0;136;0c INST 154: E1

INST 154
Apollo at 50
Spring 2020
E1: Museum Field Trip


Maryland students are uniquely fortunate to be a metro ride away from on of the finest sets of museum exhibits on the Apollo Program anywhere in the world at the National Air and Space Museum on the National Mall. We'll therefore start the course with a tour of that museum.

The professor will conduct guided tours (promptly!) at 2 PM on Saturday February 8 and again (the same tour) at 2 PM on Saturday February 15 and at 2 PM on Sunday February 16. We'll meet in front of the Lunar Module in the Hall of Flight, which is the room on the mall side of the museum, right inside the entrance. The goal of these guided tours is to see the actual hardware that was used during the Apollo Program. We'll see an Apollo command module, service module, lunar module, and spacesuit, and one part of a Saturn V moon rocket. We'll also see some of the hardware that was developed for the Soviet Union's lunar landing program. The tour will take about an hour.

If you can't make it to one of the guided tours, you can take a self-guided tour on your own any time the museum is open during the first two weeks of the semester.

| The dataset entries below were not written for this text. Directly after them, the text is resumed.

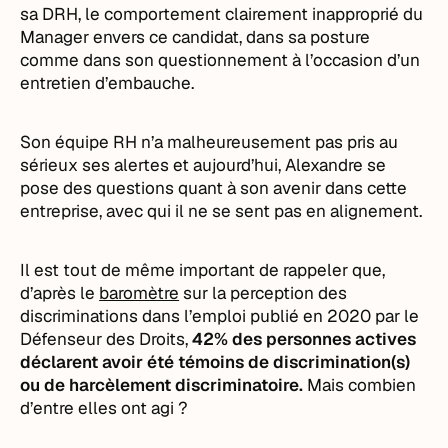
sa DRH, le comportement clairement inapproprié du
Manager envers ce candidat, dans sa posture
comme dans son questionnement à l’occasion d’un
entretien d’embauche.
Son équipe RH n’a malheureusement pas pris au
sérieux ses alertes et aujourd’hui, Alexandre se
pose des questions quant à son avenir dans cette
entreprise, avec qui il ne se sent pas en alignement.
Il est tout de même important de rappeler que,
d’après le
baromètre
sur la perception des
discriminations dans l’emploi publié en 2020 par le
Défenseur des Droits,
42% des personnes actives
déclarent avoir été témoins de discrimination(s)
ou de harcèlement discriminatoire.
Mais combien
d’entre elles ont agi ?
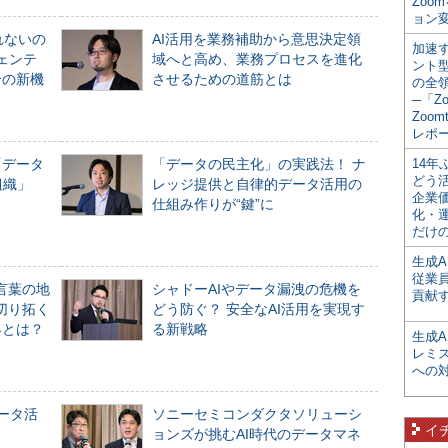
Zoo
ョン変
れないの
AI活用を業務補助から意思決定領
加速す
ジェンテ
域へと高め、業務プロセスを進化
ント
合の新機
させるための道筋とは
の全
─「Z
Zoomt
レポ
「データ
「データの民主化」の実践法！ ナ
14
どう
組織」
レッジ提供と自律的データ活用の
企業
仕組み作りが“鍵”に
化・
だけの
生成A
従業
言葉の地
シャドーAIやデータ漏洩の危機を
貢献す
切り拓く
どう防ぐ？ 安全なAI活用を実現す
界とは？
る新戦略
生成
レミ
への
データ活
ソニーセミコンダクタソリューシ
イ
ョンズが挑むAI時代のデータマネ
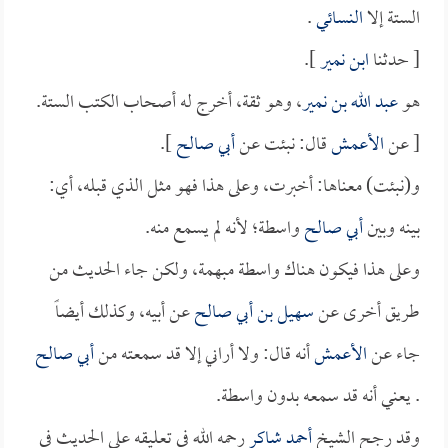
الستة إلا
النسائي
.
[ حدثنا
ابن نمير
].
هو
عبد الله بن نمير
، وهو ثقة، أخرج له أصحاب الكتب الستة.
[ عن
الأعمش
قال: نبئت عن
أبي صالح
].
و(نبئت) معناها: أخبرت، وعلى هذا فهو مثل الذي قبله، أي:
بينه وبين
أبي صالح
واسطة؛ لأنه لم يسمع منه.
وعلى هذا فيكون هناك واسطة مبهمة، ولكن جاء الحديث من
طريق أخرى عن
سهيل بن أبي صالح
عن أبيه، وكذلك أيضاً
جاء عن
الأعمش
أنه قال: ولا أراني إلا قد سمعته من
أبي صالح
. يعني أنه قد سمعه بدون واسطة.
وقد رجح الشيخ
أحمد شاكر
رحمه الله في تعليقه على الحديث في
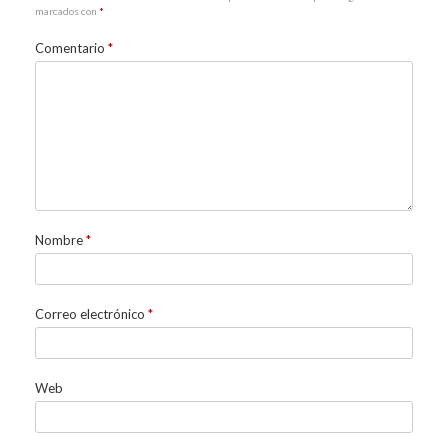
marcados con
*
Comentario
*
Nombre
*
Correo electrónico
*
Web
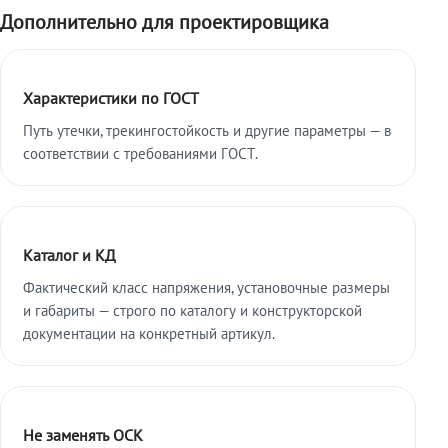
Дополнительно для проектировщика
Характеристики по ГОСТ
Путь утечки, трекингостойкость и другие параметры — в
соответствии с требованиями ГОСТ.
Каталог и КД
Фактический класс напряжения, установочные размеры
и габариты — строго по каталогу и конструкторской
документации на конкретный артикул.
Не заменять ОСК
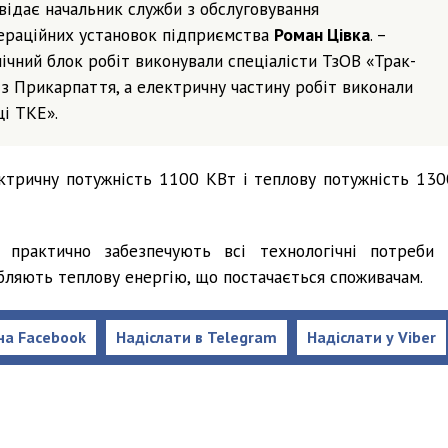
відає начальник служби з обслуговування
ераційних установок підприємства
Роман Цівка
. –
ічний блок робіт виконували спеціалісти ТзОВ «Трак-
 з Прикарпаття, а електричну частину робіт виконали
ці ТКЕ».
ктричну потужність 1100 КВт і теплову потужність 130
, практично забезпечують всі технологічні потреби 
обляють теплову енергію, що постачається споживачам.
на Facebook
Надіслати в Telegram
Надіслати у Viber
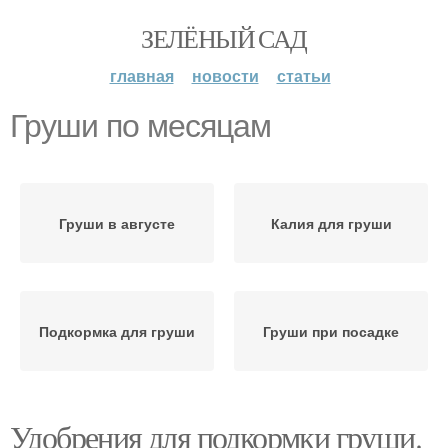
ЗЕЛЁНЫЙ САД
главная
новости
статьи
Груши по месяцам
Груши в августе
Калия для груши
Подкормка для груши
Груши при посадке
Удобрения для подкормки груши.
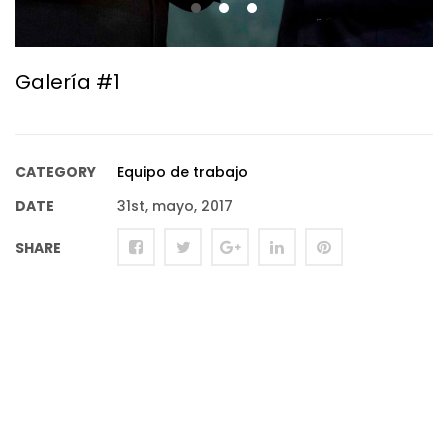
Galería #1
CATEGORY
Equipo de trabajo
DATE
31st, mayo, 2017
SHARE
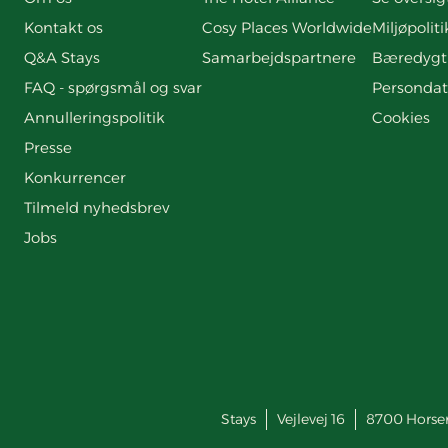
Kontakt os
Cosy Places Worldwide
Miljøpoliti
Q&A Stays
Samarbejdspartnere
Bæredygt
FAQ - spørgsmål og svar
Persondat
Annulleringspolitik
Cookies
Presse
Konkurrencer
Tilmeld nyhedsbrev
Jobs
Stays
Vejlevej 16
8700
Horse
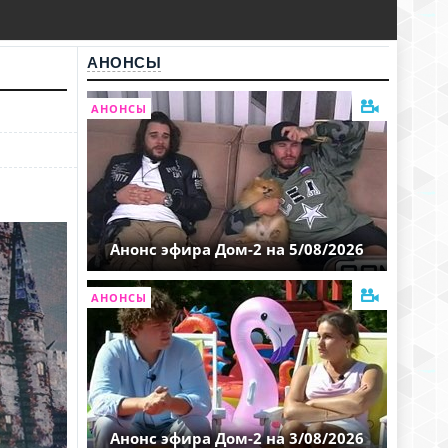
АНОНСЫ
АНОНСЫ
Анонс эфира Дом-2 на 5/08/2026
АНОНСЫ
Анонс эфира Дом-2 на 3/08/2026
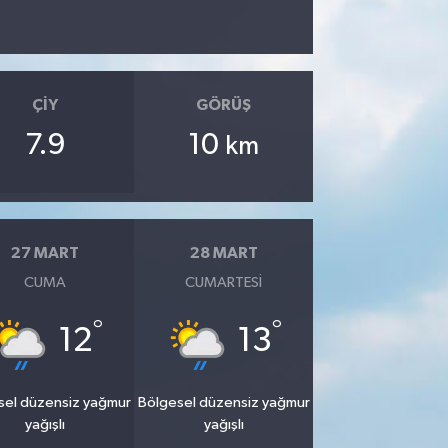
ÇIY
GÖRÜŞ
7.9
10
km
27 MART
28 MART
CUMA
CUMARTESI
°
°
12
13
sel düzensiz yağmur
Bölgesel düzensiz yağmur
yağışlı
yağışlı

A two-page self-guided tour description is available. Please do try to make it to one of the guided tours if you can, though, because there's more to talk about than can fit in two pages!

The nearest metro station is L'Enfant Plaza. If you take the northernmost exit (arriving on the Green or Yellow Line, walk towards the back of the train and go up the escalator to find that exit) and then continue straight ahead from the top of the second escalator and take the first left (on 6th street SW), the museum will be right in front of you. Entrances are at the center of the other side of the building (the side facing the Mall). Additional information is available on the Museum's Web site (but be sure to go to the one on the National Mall, not the other one in Virginia!).

To demonstrate that you actually did take a tour, please upload a selfie photo of you with some Apollo artifact from the National Air and Space Museum to ELMS. Note that there are a lot of things in the museum that are not Apollo artifacts. To receive credit your selfie must be with an Apollo artifact.